QUESTIONS TO ANSWER:
(A) In the teacher comments, which app is described as letting users listen to radio stations all over the world?
(B) Update the teacher comments from "I’m soooo grateful" up to and including "to find materials.", writing "readers" in place of "novels".
(C) Take the teacher comments further, continuing from the point at which they stop.

EXTRACTED TEXT:
════════════════════
I am also thankful for educreations app as well–and use it SO often with my little students.
Finally, I am thankful for picture dictionaries! I feel they give my students the chance to learn how to use a dictionary and develop language skills without translation! 🙂
hlane (at) prairieschool (dot) com
Which picture dictionary do you use?
I’m soooo grateful for the number of TPRS novels! Authentic children’s book in French are so difficult to use because of the passe simple. These novels are a life and timer saver. My students have really enjoyed them and they have given me a good idea in what structures I should focus on and when. Email: email@example.com
What a good idea Martina. Now we all have more sources from which to find materials.
I am very thankful for Michelle Whaley’s blog http://mjtprs.wordpress.com/ . It is through her that I learned about movie talk and it has been a great addition to my classes.
You betcha! I can’t imagine my life without Michele Whaley! She introduced TPRS to me and everything that comes along with it!!
I am Very thankful for your blog and all of the lessons you post on Teachers Pay Teachers!
Some of my best tools are related to working on my own fluency. I lose my Spanish so easily and feel less confident when I am out of practice.
I used to listen all the time to programs on RadioLingua.com, particularly Coffee Break Spanish and News Time Spanish. I like to watch Spanish programming on Hulu and Netflix. If you go to the desktop version of Netflix, you can search movies have been dubbed into Spanish. I love to watch “Despierta America” on Hulu to get some daily news,
There is an app called “TuneIn Radio” that I like. You can listen to radio stations all over the world. You can also choose the format of programming you prefer: Talk/Pop/Oldies/Religious
For students, I love the BBC videos, Sr. Wooly, and NuLu.com. NuLu is a site that compiles interesting stories to practice Spanish. The news stories are followed by comprehension questions.
For teaching ideas, I check the blogs listed by others above, Twitter and MoreTPRS on Yahoo.
Thanks for the opportunity to win this doc camera. I love that it is so compact and useful!
Love the reminder that we need to be working on furthering our own fluency!
════════════════════
RECORD SET:
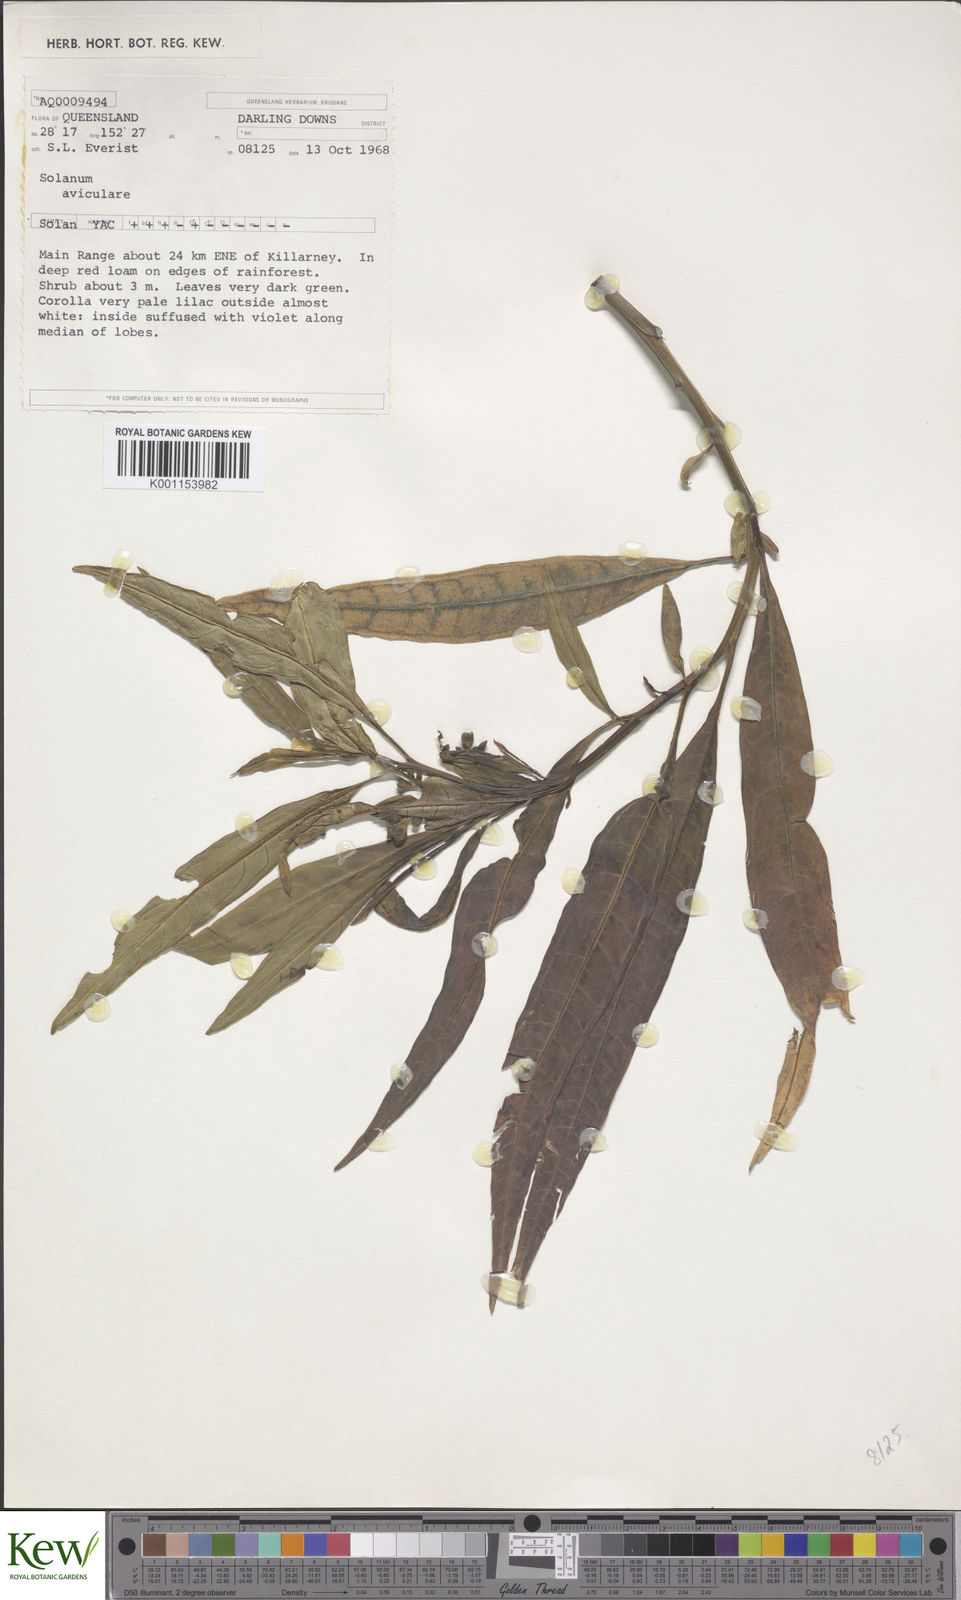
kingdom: Plantae
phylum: Tracheophyta
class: Magnoliopsida
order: Solanales
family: Solanaceae
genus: Solanum
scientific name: Solanum aviculare
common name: New zealand nightshade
════════════════════
SET OF ANSWERS:
(A) TuneIn Radio.

(B)
I’m soooo grateful for the number of TPRS readers! Authentic children’s book in French are so difficult to use because of the passe simple. These readers are a life and timer saver. My students have really enjoyed them and they have given me a good idea in what structures I should focus on and when. Email: email@example.com
What a good idea Martina. Now we all have more sources from which to find materials.

(C)
OMG, I can’t even begin to tell you how overwhelmingly amazing your blog is. I don’t even remember how I stumbled upon it a couple of weeks ago, but it is awesome!
I am only a second year Spanish teacher, so I can’t think of any sites that I frequent that haven’t already been mentioned. In addition to your site, the others for which I am VERY thankful are:
-Teachers Pay Teachers (I swear, someday I will return the favor and post lessons that I have created!)
-The Creative Language Class
Thank you so much!!
I recently moved back into the classroom after teaching via ITV for 9 years. I am very thankful to be able to interact face to face with my students and thus am thankful for the CreativeLanguageClass blog as well as Pinterest to help create interactive activities to keep students engaged.
Thank you for sharing your work as well –
Bethany Pflug (firstname.lastname@example.org)
My name is Jessica Davidson Almudever. I really enjoy using your blog as a resource but some other resources that I have used are:
Both of these are teacher blogs as well. I find that having a place to investigate my next step in my classes is really helpful.
Agreed! I love both of those blogs!
I am thankful for the UCLA Language Materials Website (http://www.lmp.ucla.edu/k-12/lessons.aspx#k12layout). It is completely customizable for any language (not just those less commonly taught as the header suggests), and it closely follows Realidades 1 which I must use to be in vertical alignment with the Spanish curriculum taught at the nearby high school.